• WORK REQUIRED:
Reproduce verbatim the lines of the listing below between the line holding "Märchen der Brüder Grimm. Hans im Glück." and the line holding "Normales Leitungs", inclusive. Leave the pictures out of your answer.

• RECORDS PROVIDED:
+++
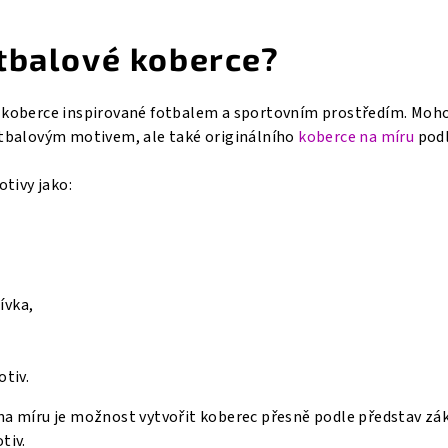
otbalové koberce?
 koberce inspirované fotbalem a sportovním prostředím. Moh
otbalovým motivem, ale také originálního
koberce na míru
podl
otivy jako:
ívka,
otiv.
na míru je možnost vytvořit koberec přesně podle představ zá
tiv.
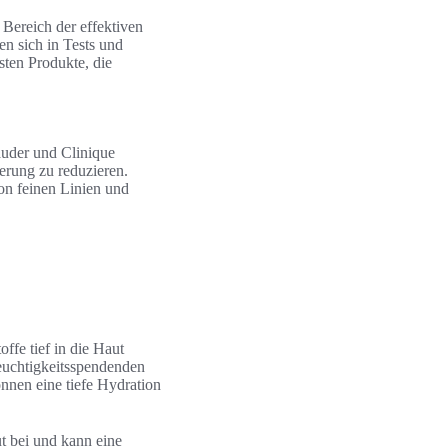
 Bereich der effektiven
n sich in Tests und
sten Produkte, die
uder und Clinique
erung zu reduzieren.
on feinen Linien und
offe tief in die Haut
euchtigkeitsspendenden
nnen eine tiefe Hydration
t bei und kann eine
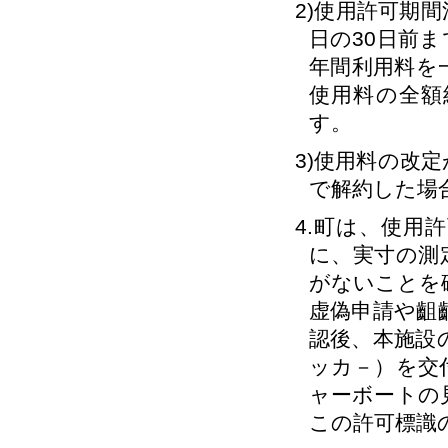
2)使用許可期
日の30日前
年間利用料を
使用料の全額
す。
3)使用料の改
で解約した場
4.町は、使用
に、実寸の測
がないことを
虚偽申請や齟
認後、本施設
ッカ－）を交
ャーボートの
この許可標識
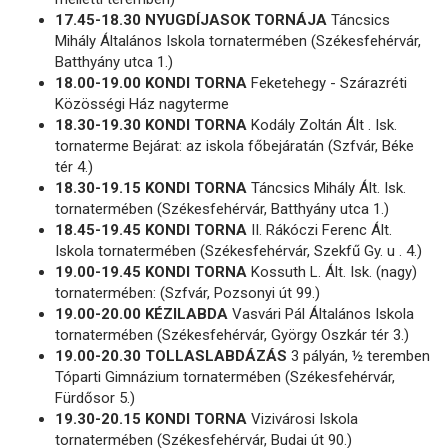
17.45-18.30 NYUGDÍJASOK TORNÁJA
Táncsics
Mihály Általános Iskola tornatermében (Székesfehérvár,
Batthyány utca 1.)
18.00-19.00 KONDI TORNA
Feketehegy - Szárazréti
Közösségi Ház nagyterme
18.30-19.30 KONDI TORNA
Kodály Zoltán Ált . Isk.
tornaterme Bejárat: az iskola főbejáratán (Szfvár, Béke
tér 4.)
18.30-19.15 KONDI TORNA
Táncsics Mihály Ált. Isk.
tornatermében (Székesfehérvár, Batthyány utca 1.)
18.45-19.45 KONDI TORNA
II. Rákóczi Ferenc Ált.
Iskola tornatermében (Székesfehérvár, Szekfű Gy. u . 4.)
19.00-19.45 KONDI TORNA
Kossuth L. Ált. Isk. (nagy)
tornatermében: (Szfvár, Pozsonyi út 99.)
19.00-20.00 KÉZILABDA
Vasvári Pál Általános Iskola
tornatermében (Székesfehérvár, György Oszkár tér 3.)
19.00-20.30 TOLLASLABDÁZÁS
3 pályán, ½ teremben
Tóparti Gimnázium tornatermében (Székesfehérvár,
Fürdősor 5.)
19.30-20.15 KONDI TORNA
Vizivárosi Iskola
tornatermében (Székesfehérvár, Budai út 90.)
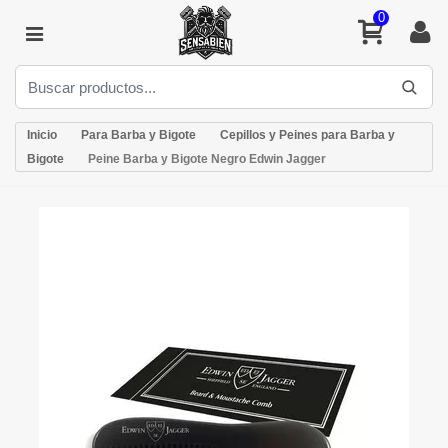
0
Inicio
Para Barba y Bigote
Cepillos y Peines para Barba y
Bigote
Peine Barba y Bigote Negro Edwin Jagger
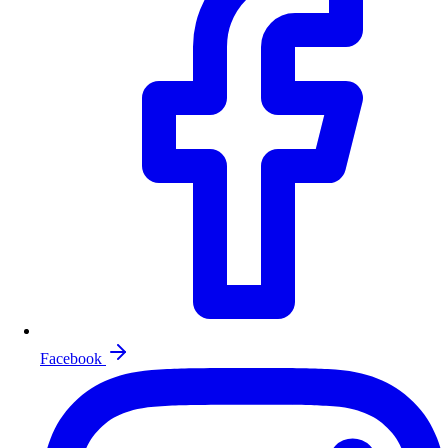
Facebook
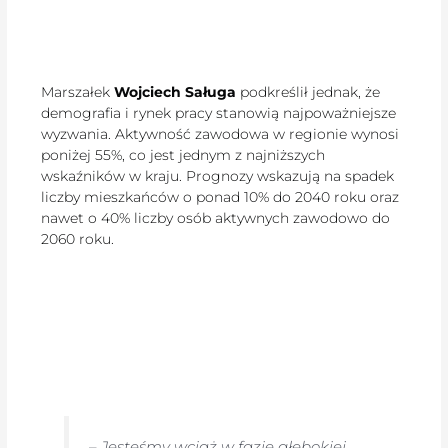
Marszałek
Wojciech Saługa
podkreślił jednak, że
demografia i rynek pracy stanowią najpoważniejsze
wyzwania. Aktywność zawodowa w regionie wynosi
poniżej 55%, co jest jednym z najniższych
wskaźników w kraju. Prognozy wskazują na spadek
liczby mieszkańców o ponad 10% do 2040 roku oraz
nawet o 40% liczby osób aktywnych zawodowo do
2060 roku.
–
Jesteśmy wciąż w fazie głębokiej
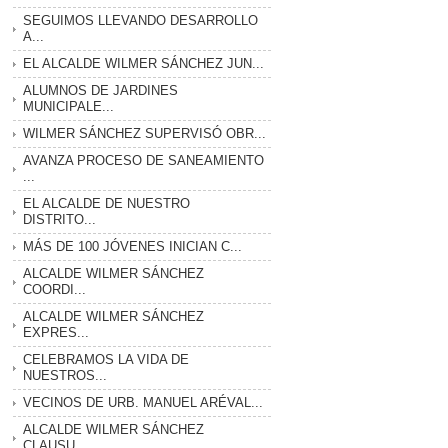
SEGUIMOS LLEVANDO DESARROLLO
A...
EL ALCALDE WILMER SÁNCHEZ JUN...
ALUMNOS DE JARDINES
MUNICIPALE...
WILMER SÁNCHEZ SUPERVISÓ OBR...
AVANZA PROCESO DE SANEAMIENTO
...
EL ALCALDE DE NUESTRO
DISTRITO...
MÁS DE 100 JÓVENES INICIAN C...
ALCALDE WILMER SÁNCHEZ
COORDI...
ALCALDE WILMER SÁNCHEZ
EXPRES...
CELEBRAMOS LA VIDA DE
NUESTROS...
VECINOS DE URB. MANUEL ARÉVAL...
ALCALDE WILMER SÁNCHEZ
CLAUSU...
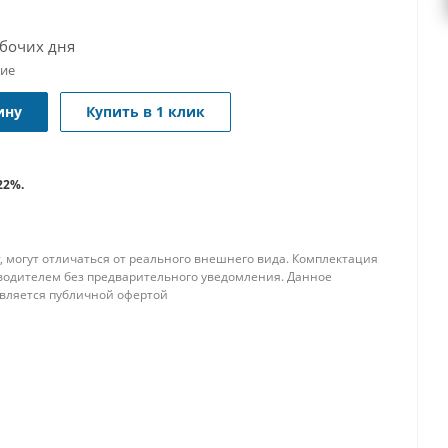
абочих дня
чие
ину
Купить в 1 клик
22%.
, могут отличаться от реального внешнего вида. Комплектация
водителем без предварительного уведомления. Данное
является публичной офертой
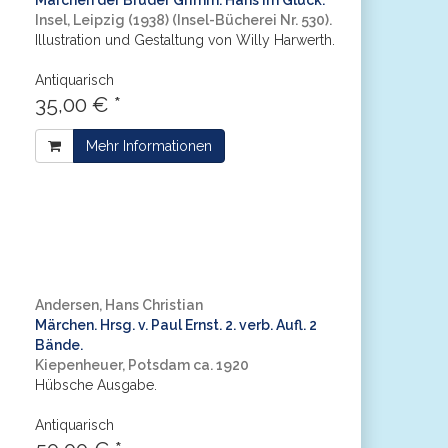
Märchen der Brüder Grimm. Hans im Glück.
Insel, Leipzig (1938) (Insel-Bücherei Nr. 530).
Illustration und Gestaltung von Willy Harwerth.
Antiquarisch
35,00 € *
Mehr Informationen
Andersen, Hans Christian
Märchen. Hrsg. v. Paul Ernst. 2. verb. Aufl. 2
Bände.
Kiepenheuer, Potsdam ca. 1920
Hübsche Ausgabe.
Antiquarisch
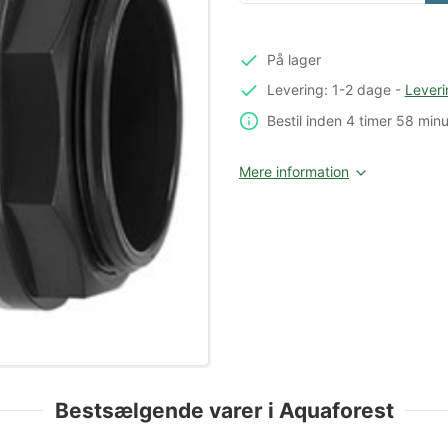
På lager
Levering: 1-2 dage
-
Leveri
Bestil inden
4 timer
58 minu
Mere information
Bestsælgende varer i Aquaforest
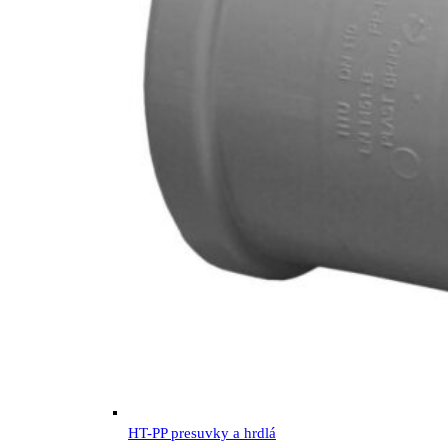
HT-PP presuvky a hrdlá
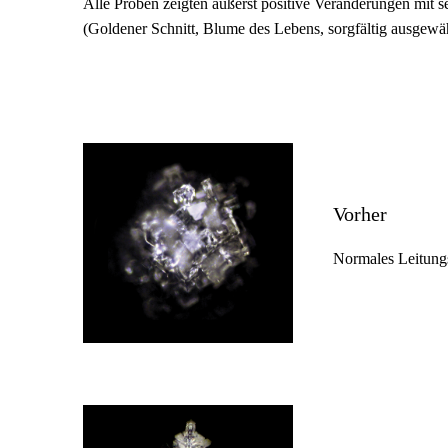
Alle Proben zeigten äußerst positive Veränderungen mit 
(Goldener Schnitt, Blume des Lebens, sorgfältig ausgewä
Vorher
Normales Leitungs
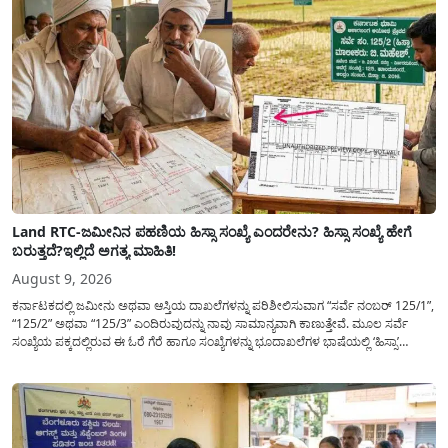
ಸರಳ...
Land RTC-ಜಮೀನಿನ ಪಹಣಿಯ ಹಿಸ್ಸಾ ಸಂಖ್ಯೆ ಎಂದರೇನು? ಹಿಸ್ಸಾ ಸಂಖ್ಯೆ ಹೇಗೆ
ಬರುತ್ತದೆ?ಇಲ್ಲಿದೆ ಅಗತ್ಯ ಮಾಹಿತಿ!
August 9, 2026
ಕರ್ನಾಟಕದಲ್ಲಿ ಜಮೀನು ಅಥವಾ ಆಸ್ತಿಯ ದಾಖಲೆಗಳನ್ನು ಪರಿಶೀಲಿಸುವಾಗ “ಸರ್ವೆ ನಂಬರ್ 125/1”,
“125/2” ಅಥವಾ “125/3” ಎಂದಿರುವುದನ್ನು ನಾವು ಸಾಮಾನ್ಯ​ವಾಗಿ ಕಾಣುತ್ತೇವೆ. ಮೂಲ ಸರ್ವೆ
ಸಂಖ್ಯೆಯ ಪಕ್ಕದಲ್ಲಿರುವ ಈ ಓರೆ ಗೆರೆ ಹಾಗೂ ಸಂಖ್ಯೆಗಳನ್ನು ಭೂದಾಖಲೆಗಳ ಭಾಷೆಯಲ್ಲಿ ‘ಹಿಸ್ಸಾ’
(Hissa) ಅಥವಾ ಉಪ-ವಿಭಾಗ (Sub-Division) ಎಂದು ಕರೆಯಲಾಗುತ್ತದೆ. ಸಾಮಾನ್ಯ ಜನರಿಗೆ ಈ
ಸಂಖ್ಯೆಗಳ ಹಿಂದಿನ ಸಂಪೂರ್ಣ...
+++
• YOUR SOLUTION:
Märchen der Brüder Grimm. Hans im Glück.
Insel, Leipzig (1938) (Insel-Bücherei Nr. 530).
Illustration und Gestaltung von Willy Harwerth.
Antiquarisch
35,00 € *
Mehr Informationen
Andersen, Hans Christian
Märchen. Hrsg. v. Paul Ernst. 2. verb. Aufl. 2
Bände.
Kiepenheuer, Potsdam ca. 1920
Hübsche Ausgabe.
Antiquarisch
På lager
Levering: 1-2 dage
-
Leveri
Bestil inden
4 timer
58 minu
Mere information
Bestsælgende varer i Aquaforest
HT-PP presuvky a hrdlá
Alle Proben zeigten äußerst positive Veränderungen mit 
(Goldener Schnitt, Blume des Lebens, sorgfältig ausgewä
Vorher
Normales Leitungs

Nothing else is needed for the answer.